PROBLEM DETAILS
The passage on Saudi Arabia below names several businesses in the capital, Riyadh, where it says people are stopping work so they may pray. List all of them.

SELECTED PASSAGE

■ ■ ■

The cloth merchant whose small shop is just in front of me drags a large blue covering over his wares. Around the corner the Seiko watch shop shuts down. And nearby the Citizen watch dealer also closes so that Muslims (in this country, that means everyone but foreign nationals who work on contract and a few visitors) may engage in one of their five required daily prayers.
No doubt people in the capital of Riyadh are stopping work at the Saudi American Clinic, at Pepsi distributorships, at Starbucks, McDonald's, Toys R Us and Baskin Robbins so they, too, may pray. ("Americans built this country," says a Western diplomat in Riyadh. "Saudis paid for it.")
Here in the Jeddah market this noon, I see no mutawwa'in, the religious police, but they aren't far away, and they are authorized to make sure people behave in acceptable Islamic ways - or, at least ways approved by the Saudi government.
"Islam is our way of life," says Mohammed Ahmed Rasheed, Saudi minister of education. "It's not just worshiping."
Adds Foad al Farsy, information minister: "It's not easy to understand the way of life in Saudi Arabia. Religion is a very dominant factor."
The profoundly conservative variety of Islam known as Wahhabism, in fact, is the very air Saudis breathe.
And that is part of the tension Saudi Arabia faces as it confronts modernity - the relationship between a strict form of Islam and a high-tech, warp-speed world of commerce, entertainment and sociological change. Beyond that, it is trying to work through all this with an unelected government led by a royal family that is directly accountable to no one - however much it must curry favor with its subjects.
"It's a complicated society," says an American businessman with long experience here, "very complicated."
The Arab civilization is ancient, and Islam itself is nearly 1,400 years old. But Saudi Arabia is just 70 years old. Its constitution is the Qur'an, Islam's holy book, which Muslims believe God dictated to the Prophet Muhammad in the seventh century through the angel Gabriel. King Fahd (one of the almost four dozen sons of the country's founder, King Abdul Aziz) now holds the title of custodian of the two holiest mosques of Islam, in Mecca and Medina.
Church and state here are one. The Ministry of Islamic Affairs appoints - and, when they stray from orthodoxy, removes - the imams in the country's 40,000 mosques. But how long can this puritanical version of Islam survive in a society that's growing too fast for its own good (the capitol of Riyadh, for instance, has ballooned from about 100,000 people 50 years ago to 4.5 million today)? Can austere religion escape unchanged in a nation struggling to find jobs for a population with a median age of 17?
And can the Saudi government - led by an anachronistic if well-meaning monarchy that tolerates and even encourages nepotism where it desperately needs meritocracy - persist or will it be swept into history's large pile of failed rulers?
These questions cannot be answered definitively yet. The Saudi leadership - political, religious and economic - says both the Saudi form of Islam and the government can and will make it. But there are many reasons to be skeptical about such optimism.

■ ■ ■

GIVEN ENTRIES
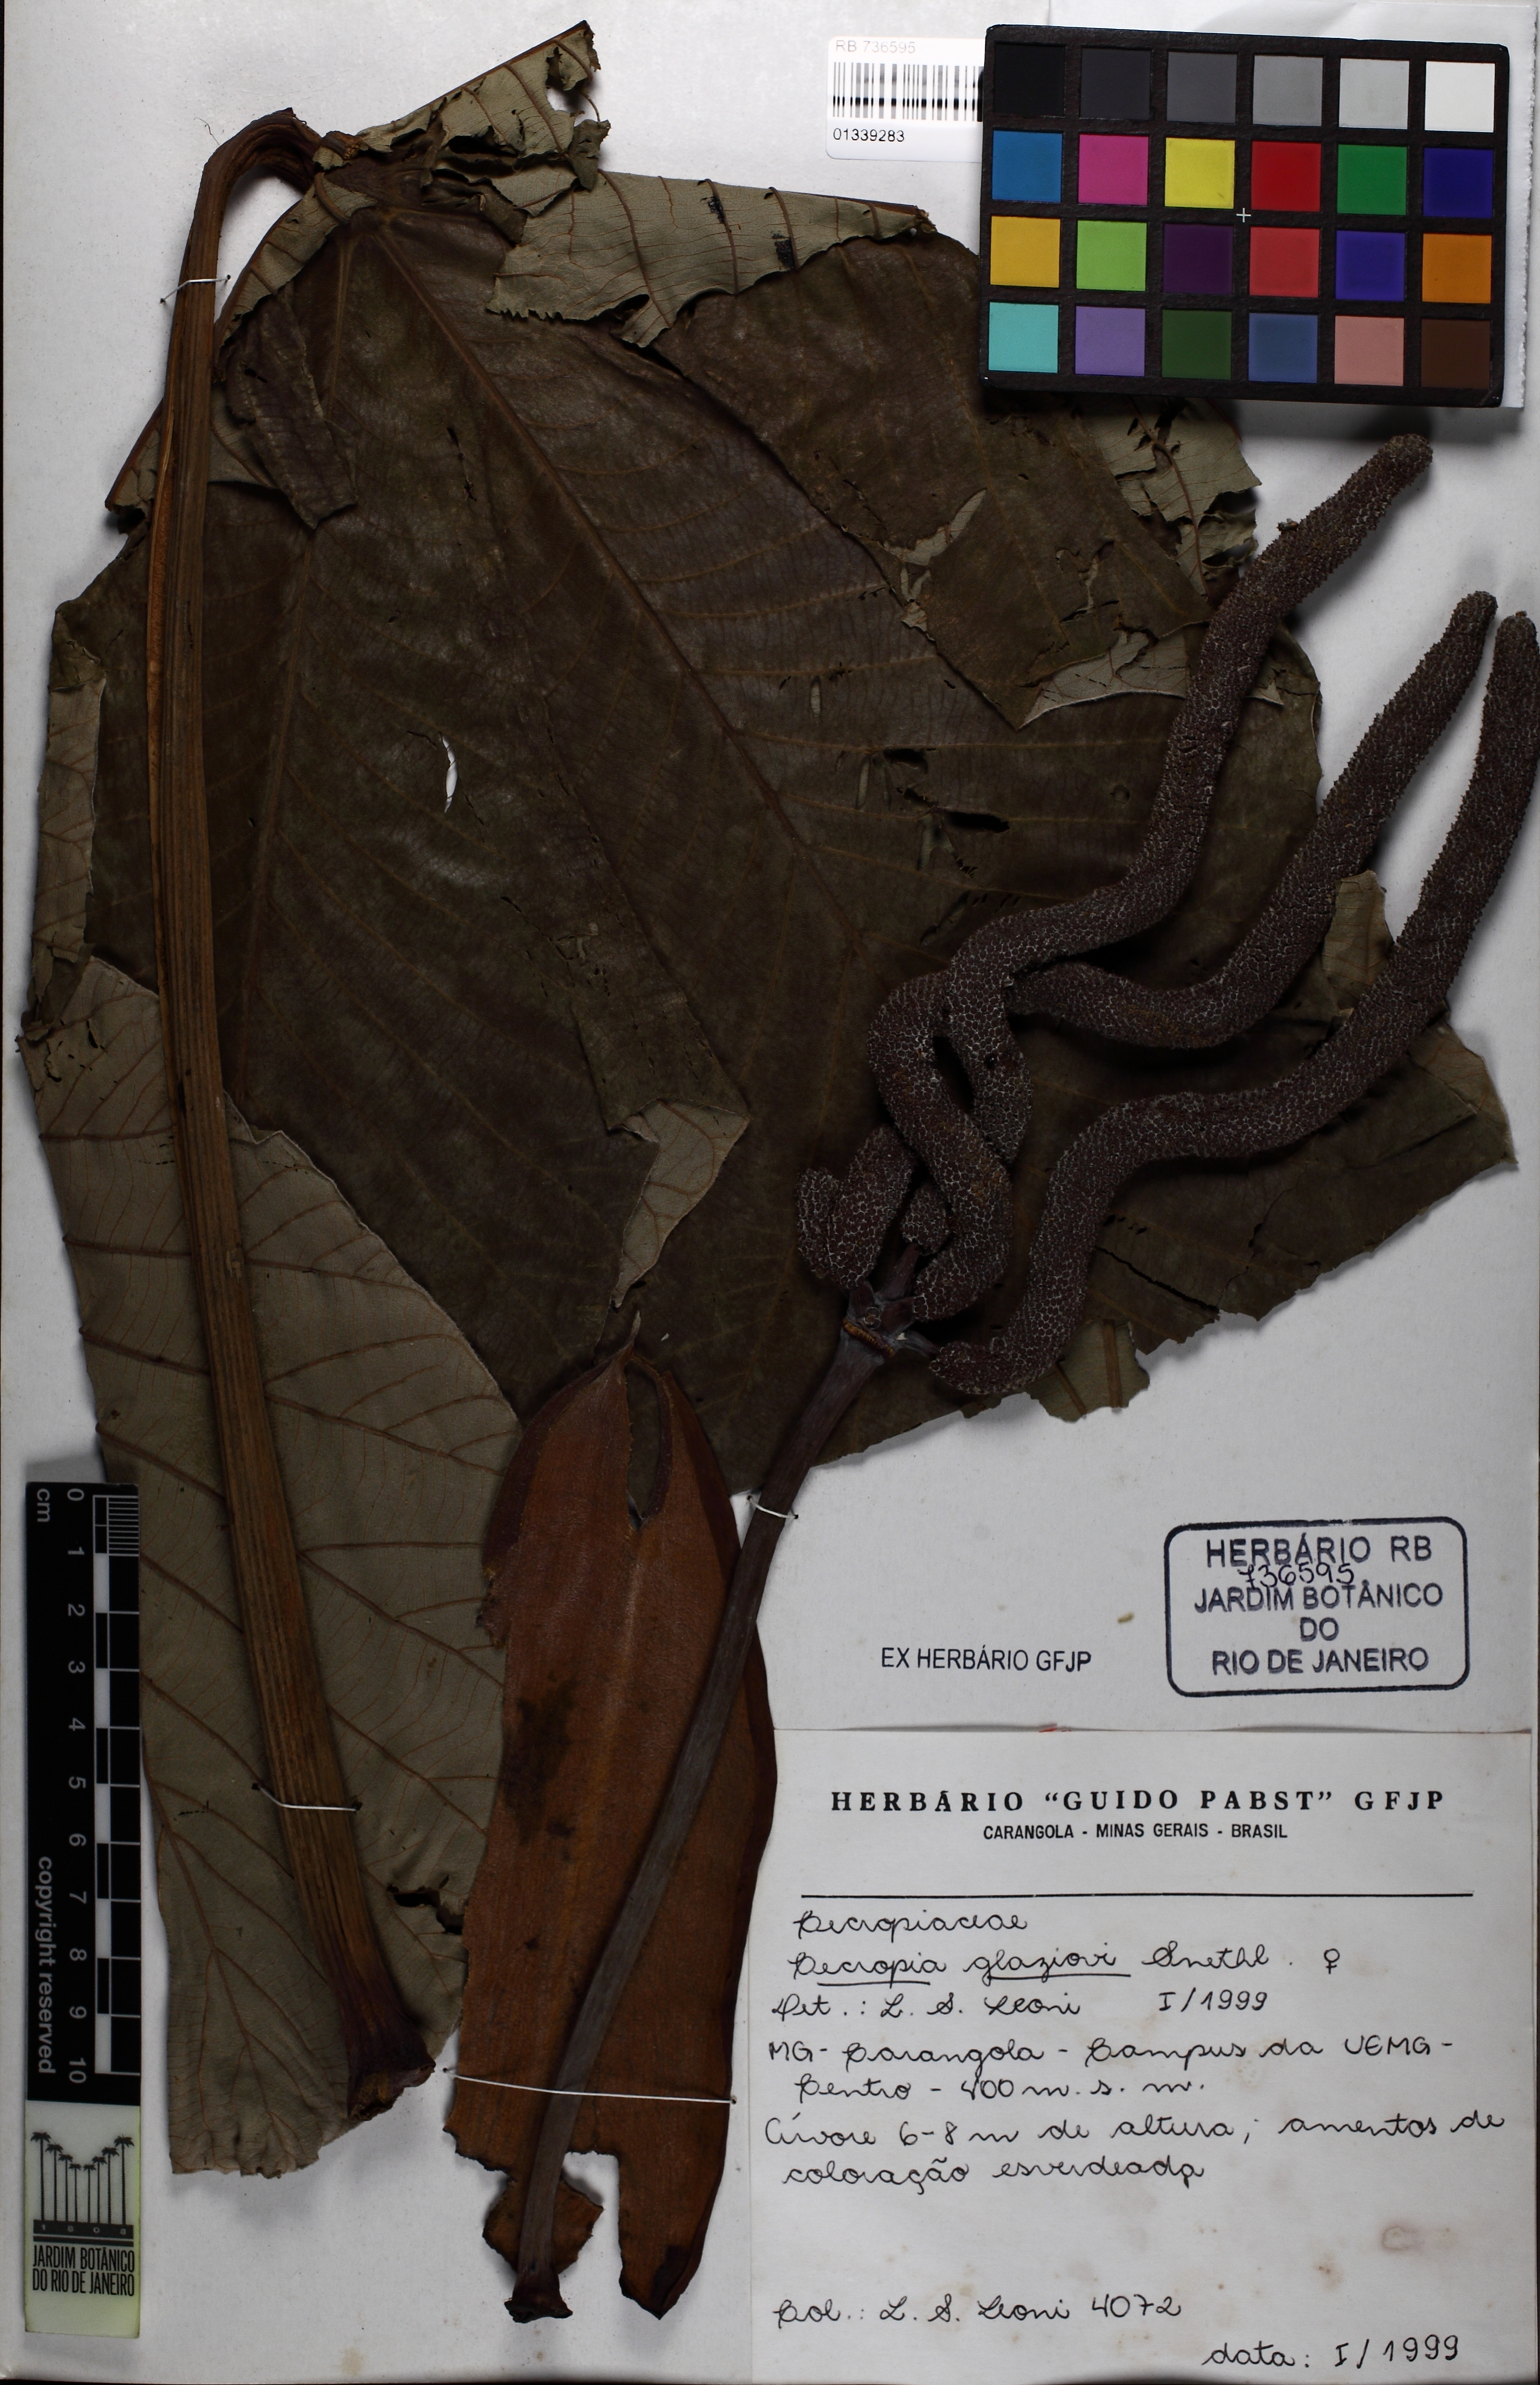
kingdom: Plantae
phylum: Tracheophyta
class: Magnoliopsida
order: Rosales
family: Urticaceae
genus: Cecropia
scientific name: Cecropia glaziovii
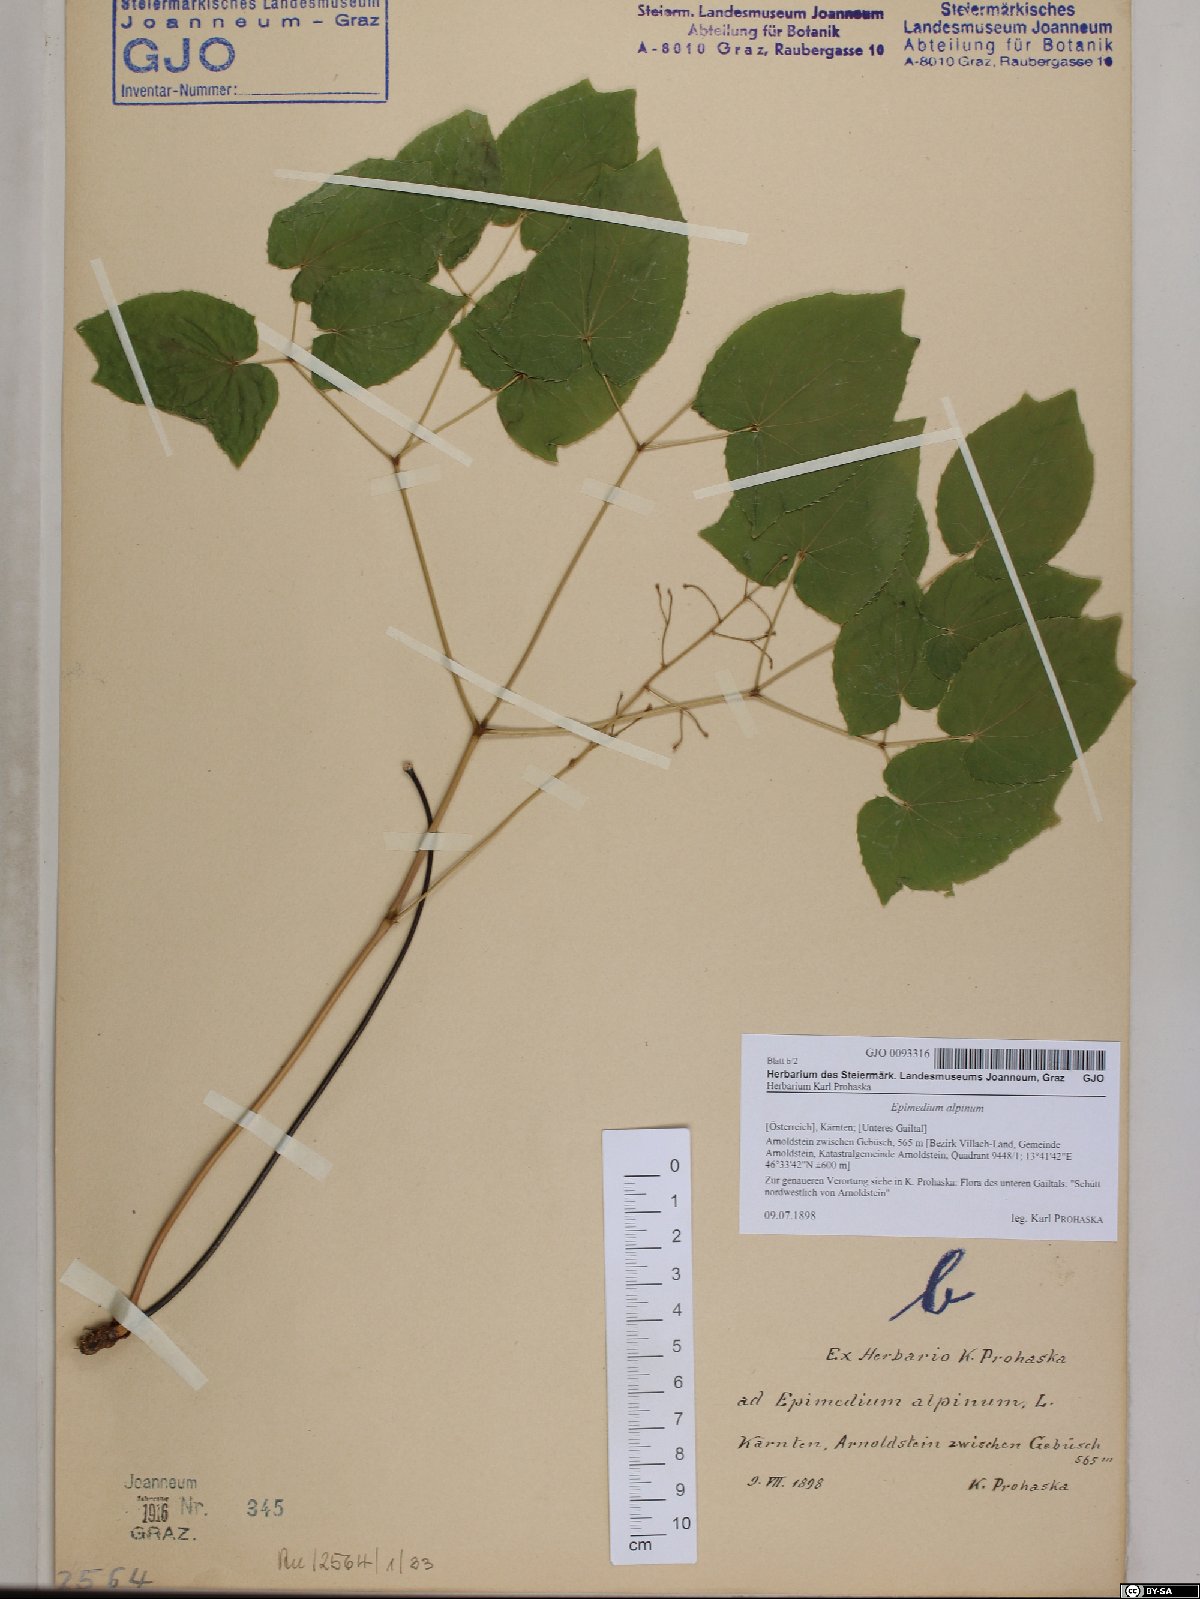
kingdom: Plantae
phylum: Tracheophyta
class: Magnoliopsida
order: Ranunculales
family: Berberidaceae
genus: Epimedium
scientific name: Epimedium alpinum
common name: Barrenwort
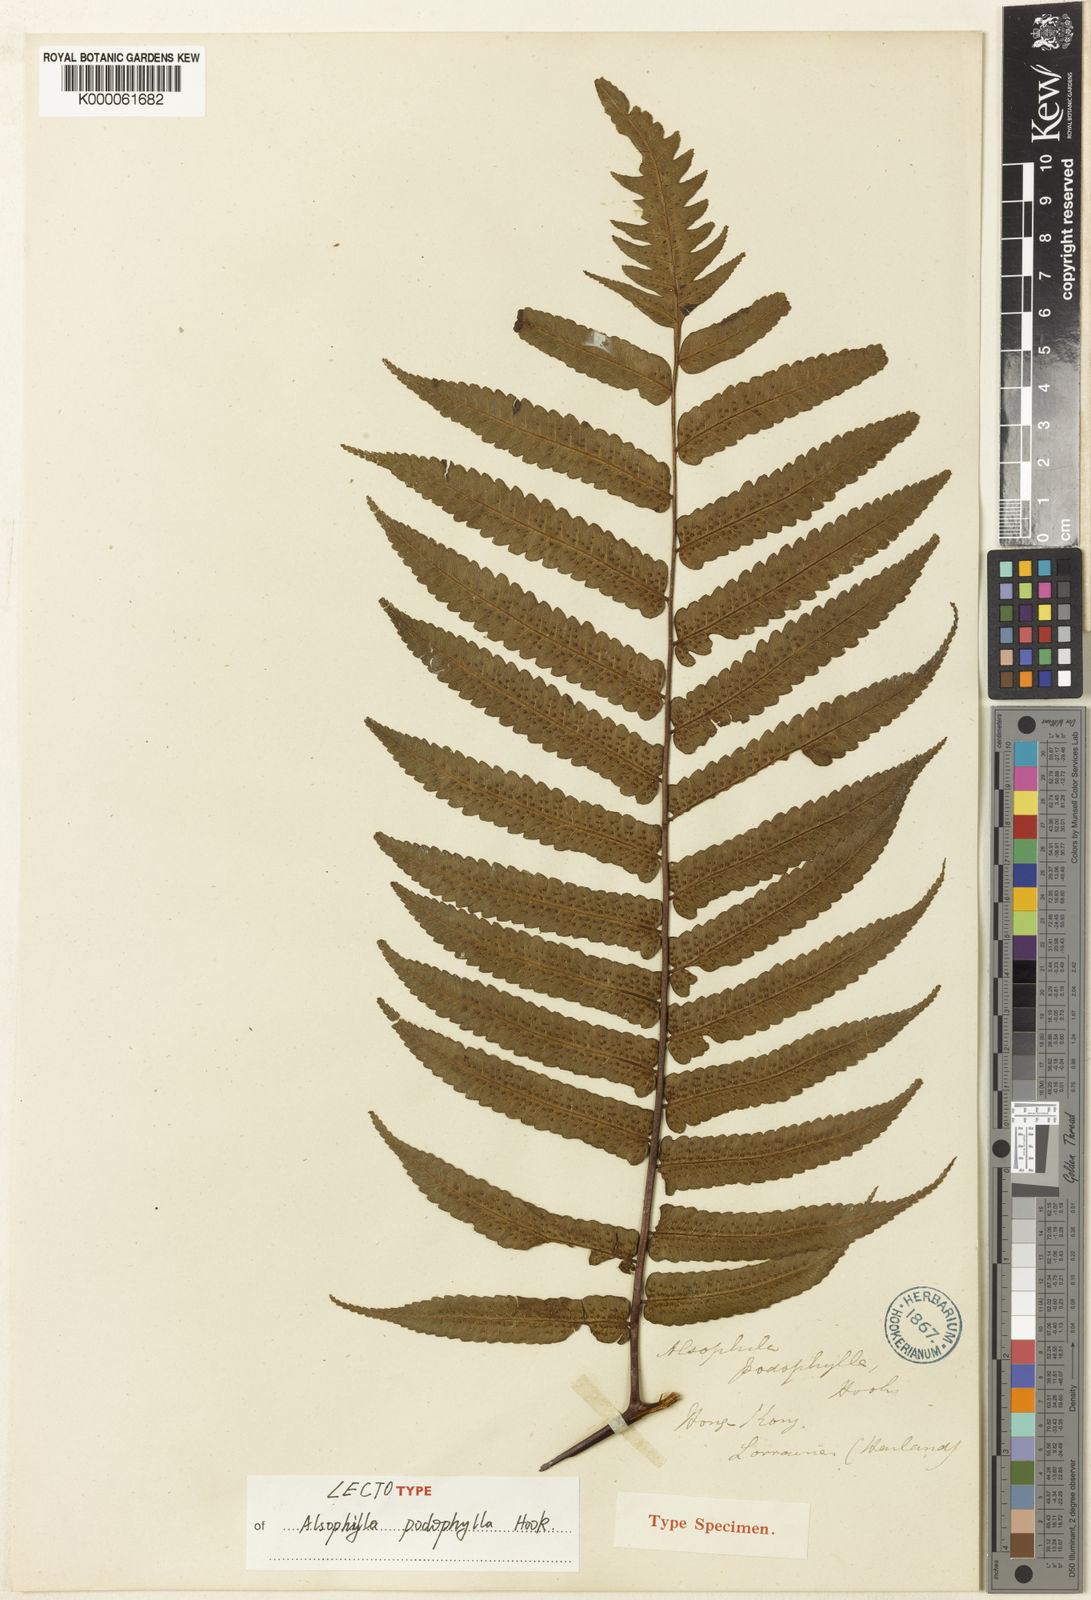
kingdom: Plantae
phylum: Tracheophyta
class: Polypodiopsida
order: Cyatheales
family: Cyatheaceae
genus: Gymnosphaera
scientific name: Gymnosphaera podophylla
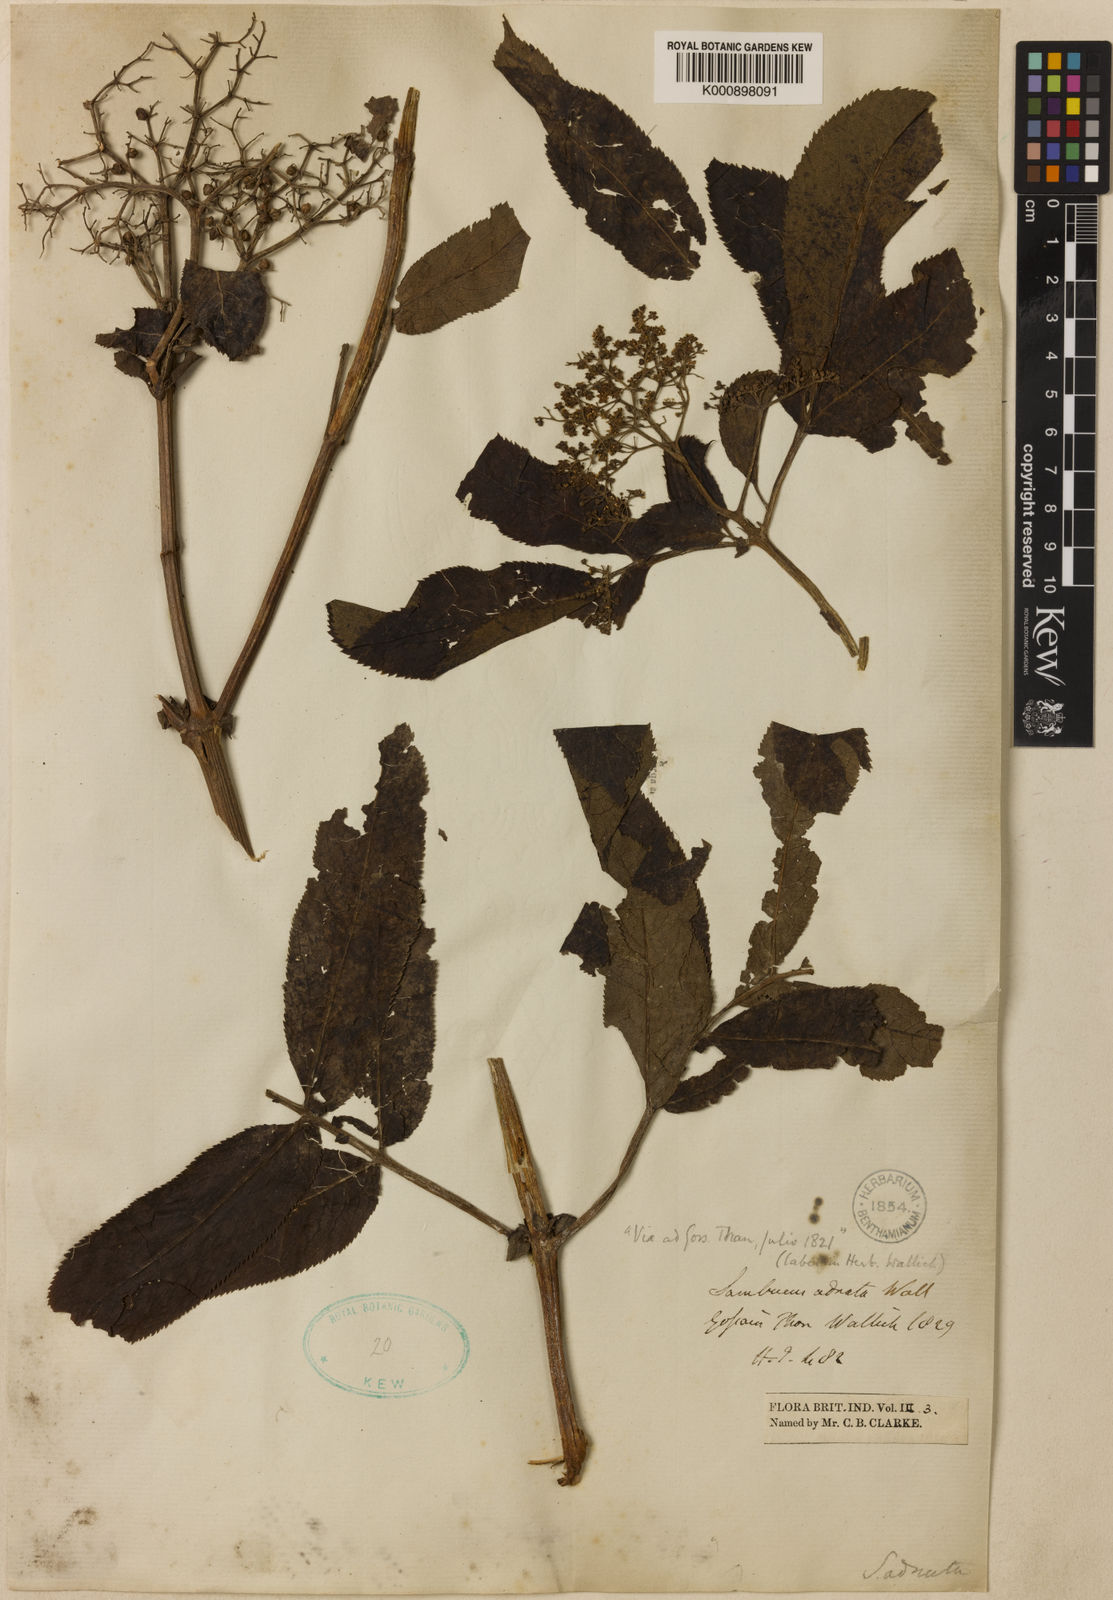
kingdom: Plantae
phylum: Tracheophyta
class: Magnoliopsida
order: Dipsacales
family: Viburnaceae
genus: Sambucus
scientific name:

■ ■ ■

EXERCISE RESULT
- Saudi American Clinic
- Pepsi distributorships
- Starbucks
- McDonald's
- Toys R Us
- Baskin Robbins